One of the most wonderful things about doing the Climate Ride was the support. The ride is directed by Blake Holiday - he wears his name well - and supported by about fifteen other ride leaders, each with a specific role. Our meals were catered. Our gear was trucked from campsite to campsite in a Penske truck. Every morning at breakfast, Blake stepped us through the ride for the day in a friendly talk laced with jokes and encouraging tips. And then you filled your water bottles, pumped your tires, and rolled out with your friends for another stretch of stunning California scenery.
I’m home now. I want every day to start with Blake giving me a pep talk that has me laughing into my coffee, and then going over the challenges and pitfalls of my day. Mile 37, turn right at the bridge, watch the gravel! It would be quite thrilling if most days could start with a leisurely twenty mile ride with 50 of my friends before work, to the first water stop.
I remember on the bus up to Fortuna the Saturday before the ride started looking around and thinking how healthy everyone was. This was a subset of humans fit and strong enough to consider cycling 320 miles over 5 days. Lucky folk. Also driven to push their bodies, and motivated to take up a challenge for a great cause. As I got to know more people on the ride, I realized many of them were already working in the environmental industry - movers and shakers, young people with incredible energy, and veterans of decades of pushing for climate action and bike advocacy. As the hospice nurse in the crowd, I felt a bit like a fish on a bicycle, but then halfway up the endless Leggett Hill I met a cardiologist from UCSF and we talked work for a bit and I remembered that the disparate pieces of my life actually fit very well together.
I still felt very like the newbie athlete I am around this group. There was Kip, our ride photographer, whom I discovered had run the Boston Marathon course from finish to start and then turned round and ran it from start to finish! Not only that, but at the finish, he beat Lance Armstrong! That’s a lot of italics, I know, but I think he earned it. I asked him what possessed him to do such a thing. He had a convoluted story about it, but essentially his answer seemed to be because I could.
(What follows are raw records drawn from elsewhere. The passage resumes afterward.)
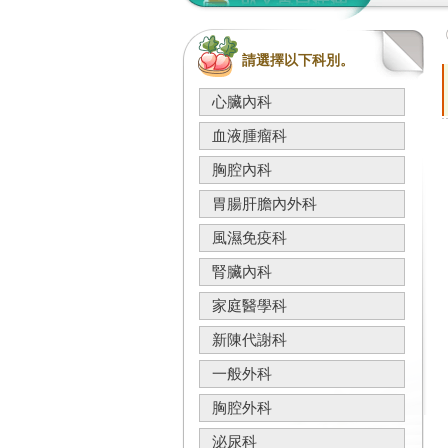
請選擇以下科別。
心臟內科
血液腫瘤科
胸腔內科
胃腸肝膽內外科
風濕免疫科
腎臟內科
家庭醫學科
新陳代謝科
一般外科
胸腔外科
泌尿科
There were also a lot of veterans of previous Climate Rides, like Dave Howes, on his 10th ride and about to turn 70, and Evan, affectionately known as Rider #1, who had been the first person to ever sign up for a Climate Ride when it was conceived. Every time he rode by me (which was often), I would think Rider #1! and it gave me energy to go on.
Another thing that gave me energy to go on were the endless snacks and giant meals. I probably consumed half my body weight in food over the 5 days. On Century Day, Blake cautioned us to put something in our mouths every 45 minutes, whether we felt like it or not. I couldn’t quite meet that goal, but I definitely ate every hour. There was a giant table of snacks for us to take in the mornings and water/snack stops every 20 miles or so. And it worked. I didn’t bonk once.
But let me tell you what it felt like to actually be on the ride. Many moments stand out in my mind. If you have read previous blog posts, it won’t surprise you to hear that as I rolled out of the campsite on the first morning and headed down the quiet misty early morning road, I spontaneously started to cry. An uprush of emotion that all the months of training and fundraising had brought me to this moment; that I was actually doing the Climate Ride. This happened numerous times on the ride, usually on a mad downhill rush, or a moment of crazy beauty. There were many hours on the road to think. I was in the happy situation of belonging to a team, but a very small one - Climate One had only 2 of us to start, then Greg joined, and on the last day a few of our alumni. So I had familiar people I could ride and hang with, but I also mingled a lot and met new folks. And I rode alone as much as I wanted to. I thought about the patient I was dedicating my ride to, a young woman with young kids in her last days. I sang favorite songs to myself and thought about my life and how I would like it to be going forward. Sometimes I was just taking in the scenery, smelling the sea air, and oh yeah, trying to stay alive as aggressive motorists thundered by leaving about six inches of space between us and their F150s. We had been warned that the folks between Pt. Arena and Gualala were not very well disposed towards cyclists. This proved eerily true. But we all survived.
I’m going to publish this and finish part #2 of the ride when I can. For the moment, I just want to honor the fantastic ride organizers and my fellow riders who had done this event before me for their phenomenal support and love along the way. There are not too many things I do that I can really say are pretty immediately life-changing, but this is definitely one of them. Roll out!